I saw the installation instruction on creating default conda envs for JupyterHub is this mandatory? As currently we dont have any conda mirrors?
I am exploring whether to do jupyter hub or baremetal vm or on docker… any benefits and trade offs? I saw jupyter notebook docker stacks that can be used which i think is great but considering our airgap env nature will it be useful? I.e a data scientist or user needs some frameworks library we have to do a python install from the offline repo
Yes. In fact, a private docker registry should be the only thing you need. To build your own user images, an apt mirror and a PyPI and/or conda mirror ought to work.
No. It’s up to you how you install software in the user images. Most of our default images setup Python and the scientific Python stack with conda, but the only really hard requirements are that the jupyterhub and notebook packages are installed. This can be from PyPI.
Lots! The biggest difference is the requirement for unix user accounts to exist in the VM case, and not in the docker case. This can recommend both directions, depending on your existing situation. If you already have infrastructure for dealing with user accounts on shared machines (LDAP PAM plugin, etc.), then this may be a plus. For most folks, though, it can be more of a cost, and the lack of needing to manage users makes docker deployments simpler. The littlest jupyterhub is on a bare VM, but creates prefixed user accounts only while servers are running.

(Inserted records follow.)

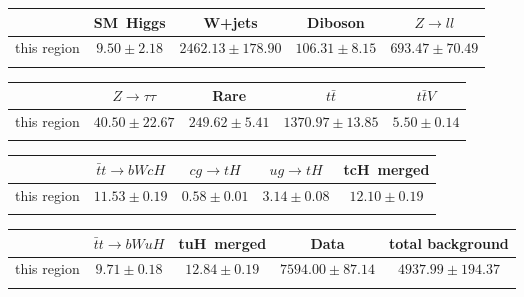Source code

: \centering
\begin{tabular}{ccccc} \toprule\toprule
 & SM~Higgs & W+jets & Diboson & $Z\to ll$\\\midrule
this region & $9.50\pm2.18$ & $2462.13\pm178.90$ & $106.31\pm8.15$ & $693.47\pm70.49$\\
\bottomrule\bottomrule\\
\end{tabular}
\begin{tabular}{ccccc} \toprule\toprule
 & $Z\to \tau\tau$ & Rare & $t\bar{t}$ & $t\bar{t}V$\\\midrule
this region & $40.50\pm22.67$ & $249.62\pm5.41$ & $1370.97\pm13.85$ & $5.50\pm0.14$\\
\bottomrule\bottomrule\\
\end{tabular}
\begin{tabular}{ccccc} \toprule\toprule
 & $\bar{t}t\to bWcH$ & $cg\to tH$ & $ug\to tH$ & tcH~merged\\\midrule
this region & $11.53\pm0.19$ & $0.58\pm0.01$ & $3.14\pm0.08$ & $12.10\pm0.19$\\
\bottomrule\bottomrule\\
\end{tabular}
\begin{tabular}{ccccc} \toprule\toprule
 & $\bar{t}t\to bWuH$ & tuH~merged & Data & total background\\\midrule
this region & $9.71\pm0.18$ & $12.84\pm0.19$ & $7594.00\pm87.14$ & $4937.99\pm194.37$\\
\bottomrule\bottomrule\\
\end{tabular}
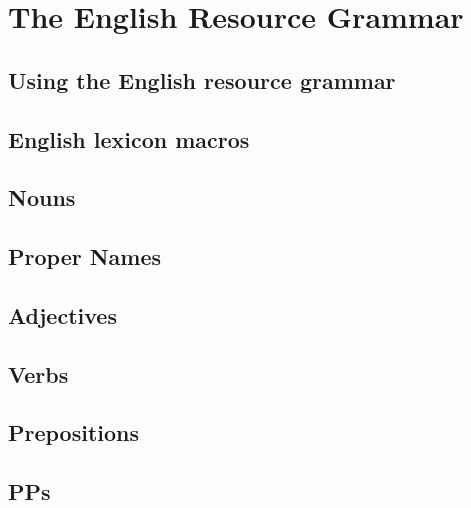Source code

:\chapter{The English Resource Grammar}
\label{Chapter:EnglishResourceGrammar}

\author{Manny Rayner}

\section{Using the English resource grammar}
\label{Section:EnglishResourceGrammarOverview}

\section{English lexicon macros}
\label{Section:EnglishLexiconMacros}

\section{Nouns}
\label{Section:EnglishNouns}

\section{Proper Names}
\label{Section:EnglishProperNames}

\section{Adjectives}
\label{Section:EnglishAdjectives}

\section{Verbs}
\label{Section:EnglishVerbs}

\section{Prepositions}
\label{Section:EnglishPrepositions}

\section{PPs}
\label{Section:EnglishPPs}
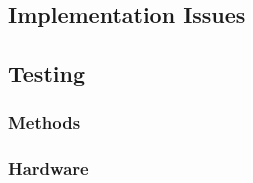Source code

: \documentclass[12pt]{report}
\begin{document}
\subsection{Implementation Issues}
\subsection{Testing}
\subsubsection{Methods}
\subsubsection{Hardware}


\end{document}
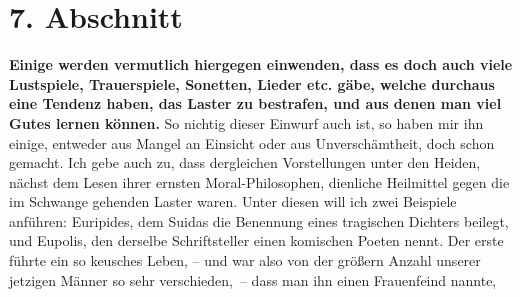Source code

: \section{7. Abschnitt} \label{kap17_ab7}

\label{ref:17_07_einwand}
\textbf{Einige werden vermutlich hiergegen einwenden, dass es doch auch viele
Lustspiele, Trauerspiele, Sonetten, Lieder etc. gäbe, welche durchaus eine
Tendenz haben, das Laster zu bestrafen, und aus denen man viel Gutes lernen
können.} So nichtig dieser Einwurf auch ist, so haben mir ihn einige, entweder
aus
Mangel an Einsicht oder aus Unverschämtheit, doch schon gemacht. Ich gebe
auch zu, dass dergleichen Vorstellungen unter den Heiden, nächst dem Lesen ihrer
ernsten Moral-Philosophen, dienliche Heilmittel gegen die im Schwange gehenden
Laster waren. Unter diesen will ich zwei Beispiele anführen:
Euripides, dem
Suidas die Benennung eines tragischen Dichters beilegt, und
Eupolis, den
derselbe Schriftsteller einen komischen Poeten nennt. Der erste führte ein so
keusches Leben, -- und war also von der größern Anzahl unserer jetzigen Männer
so sehr verschieden,~-- dass man ihn einen
Frauenfeind nannte,

\medskip

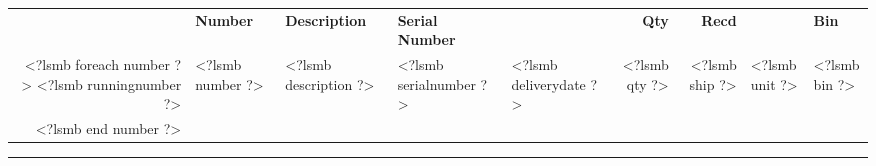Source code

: \documentclass[twoside]{scrartcl}
\begin{document}
\begin{tabularx}{\textwidth}{@{}rlXllrrll@{}}
\vspace{1cm}
  
\begin{tabularx}{\textwidth}{@{}rlXllrrll@{}}
  \textbf{Pos} & \textbf{Number} & \textbf{Description} & \textbf{Serial Number} & & \textbf{Qty} & \textbf{Recd} & & \textbf{Bin} \\

<?lsmb foreach number ?>
  <?lsmb runningnumber ?> & <?lsmb number ?> & <?lsmb description ?> & <?lsmb serialnumber ?> &
  <?lsmb deliverydate ?> & <?lsmb qty ?> & <?lsmb ship ?> & <?lsmb unit ?> & <?lsmb bin ?> \\
<?lsmb end number ?>
\end{tabularx}


\rule{\textwidth}{2pt}
\end{document}
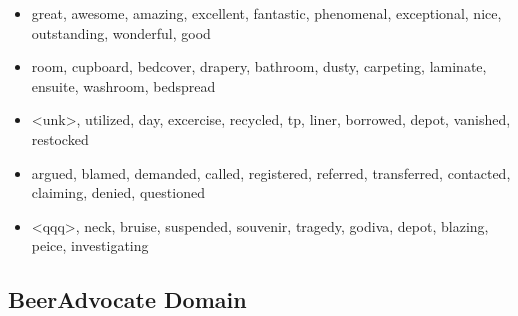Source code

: \documentclass[11pt,a4paper]{article}
\begin{document}
\begin{itemize}
\item great, awesome, amazing, excellent, fantastic, phenomenal, exceptional, nice, outstanding, wonderful, good 
\item room, cupboard, bedcover, drapery, bathroom, dusty, carpeting, laminate, ensuite, washroom, bedspread 
\item <unk>, utilized, day, excercise, recycled, tp, liner, borrowed, depot, vanished, restocked 
\item argued, blamed, demanded, called, registered, referred, transferred, contacted, claiming, denied, questioned 
\item <qqq>, neck, bruise, suspended, souvenir, tragedy, godiva, depot, blazing, peice, investigating 
\end{itemize}

\subsection{BeerAdvocate Domain}
\end{document}
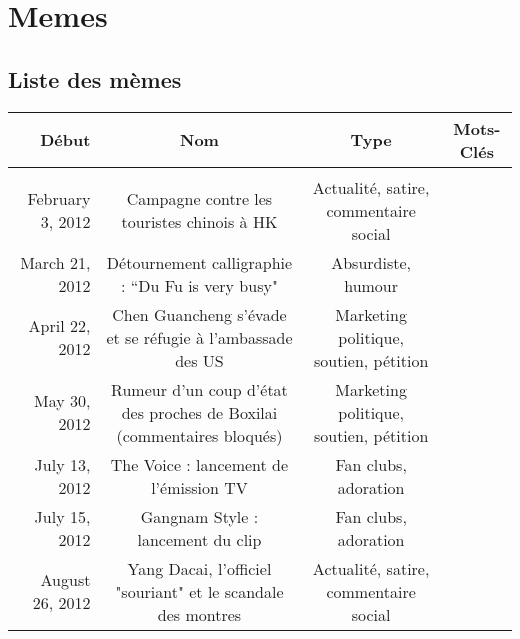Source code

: \chapter[Memes]{Memes}

\section[Liste des mèmes]{Liste des mèmes}

\begin{table}[ht!]
    \begin{minipage}{22cm}
        \begin{turn}{90}
    \begin{tabulary}{\linewidth}{ r| C C C}

        \textbf{Début} & 
        \textbf{Nom} &  
        \textbf{Type} &  
        \textbf{Mots-Clés} \\

        \hline \\[-1.2ex]
        February 3, 2012 & 
        Campagne contre les touristes chinois à HK & 
        Actualité, satire, commentaire social &
         \\

        March 21, 2012 &
        Détournement calligraphie : “Du Fu is very busy" &
        Absurdiste, humour &
         \\

        April 22, 2012 &
        Chen Guancheng s'évade et se réfugie à l'ambassade des US &
        Marketing politique, soutien, pétition &
         \\

        May 30, 2012 & 
        Rumeur d'un coup d'état des proches de Boxilai (commentaires bloqués) &
        Marketing politique, soutien, pétition & 
         \\

        July 13, 2012 &  
        The Voice : lancement de l'émission TV &
         Fan clubs, adoration & 
         \\

        July 15, 2012 &  
        Gangnam Style : lancement du clip &  
        Fan clubs, adoration  &  
         \\

        August 26, 2012 &
        Yang Dacai, l'officiel "souriant" et le scandale des montres &   
        Actualité, satire, commentaire social &  
         \\


\end{tabulary}
\end{turn}
\end{minipage}
\end{table}
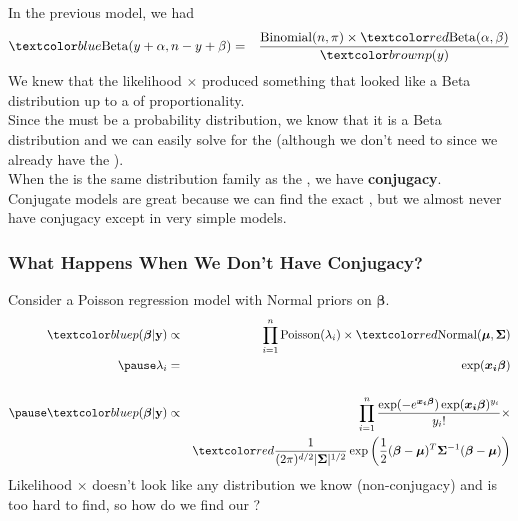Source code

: \documentclass{beamer}
\begin{document}
\begin{frame}
In the previous model, we had
\footnotesize
\begin{eqnarray*}
\blue{\mathrm{Beta}(y+\alpha, n-y+\beta)} &=& \frac{\mathrm{Binomial}(n, \pi) \times
\red{\mathrm{Beta}(\alpha, \beta)}}{\brown{p(y)}}\\
\end{eqnarray*}
\normalsize
\pause
We knew that the likelihood $\times$  produced something
that looked like a Beta distribution up to a  of
proportionality. \\
\pause
\bigskip
Since the  must be a probability distribution, we know
that it is a Beta distribution and we can easily solve for the
 \pause (although we don't need to since we
already have the ). \\
\bigskip
\pause
When the  is the same distribution family as the
, we have {\bf conjugacy}. \\
\bigskip
\pause
Conjugate models are great because we can find the exact
, \pause but we almost never have conjugacy except in
very simple models.
\end{frame}

\begin{frame}
\frametitle{What Happens When We Don't Have Conjugacy?}
\pause
Consider a Poisson regression model with Normal priors on
$\bm{\beta}$.
\pause
\footnotesize
\begin{eqnarray*}
\blue{p(\bm{\beta} | \mathbf{y})} &\propto& \prod_{i=1}^n
\mathrm{Poisson}(\lambda_i) \times \red{\mathrm{Normal}(\bm{\mu},
\bm{\Sigma})}\\
\pause
\lambda_i &=& \exp(\bm{x_i \beta})\\\\
\pause
\blue{p(\bm{\beta} | \mathbf{y})} &\propto& \prod_{i=1}^n
\frac{\exp(-e^{\bm{x_i \beta}}) \exp(\bm{x_i \beta})^{y_i}}{y_i!}
\times \\
&\phantom{\propto}& \red{\frac{1}{(2\pi)^{d/2} |\bm{\Sigma}|^{1/2}}
\exp\left(\frac{1}{2} (\bm{\beta} - \bm{\mu})^T \bm{\Sigma}^{-1} (\bm{\beta} - \bm{\mu})\right)}\\
\end{eqnarray*}
\normalsize
\pause
Likelihood $\times$  doesn't look like any distribution we
know (non-conjugacy) \pause and  is too hard to find, \pause
so how do we find our ?
\end{frame}
\end{document}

Software installation and updates might be made simpler or more complicated by your airgapped setup. I can’t really speak to that, but maybe that should the deciding factor. I would guess that doing docker builds somewhere else, and requiring only access to a private docker registry would make managing simpler.
I saw jupyter notebook docker stacks that can be used which i think is great but considering our airgap env nature will it be useful? I.e a data scientist or user needs some frameworks library we have to do a python install from the offline repo
You can use them or not. It might be easier for your policy maintenance to not use them. They are pretty big and might be hard to audit. They should be configured such that users can perform a pip install --user from your private registry just fine.
I have a docker based system on github under joequant/bitquant
I’ve found that VM makes things much too complicated, but docker is extremely useful. The main thing that docker is great for is that 1) if it turns out that you have to replace hardware and start with a new machine then you can just move the docker image onto the new machine and this sort of thing is really useful if you have to replace disks 2) having multiple docker images is useful since you can have different separate groups running on the same hardware.
thanks for the update! any idea on jupyterhub usage on GPUs? If my VM has 1 GPU card attached only and assuming a docker image with gpu cuda driver is built to be consumed, if multiple pod is spun up how does it consume the GPU concurrently?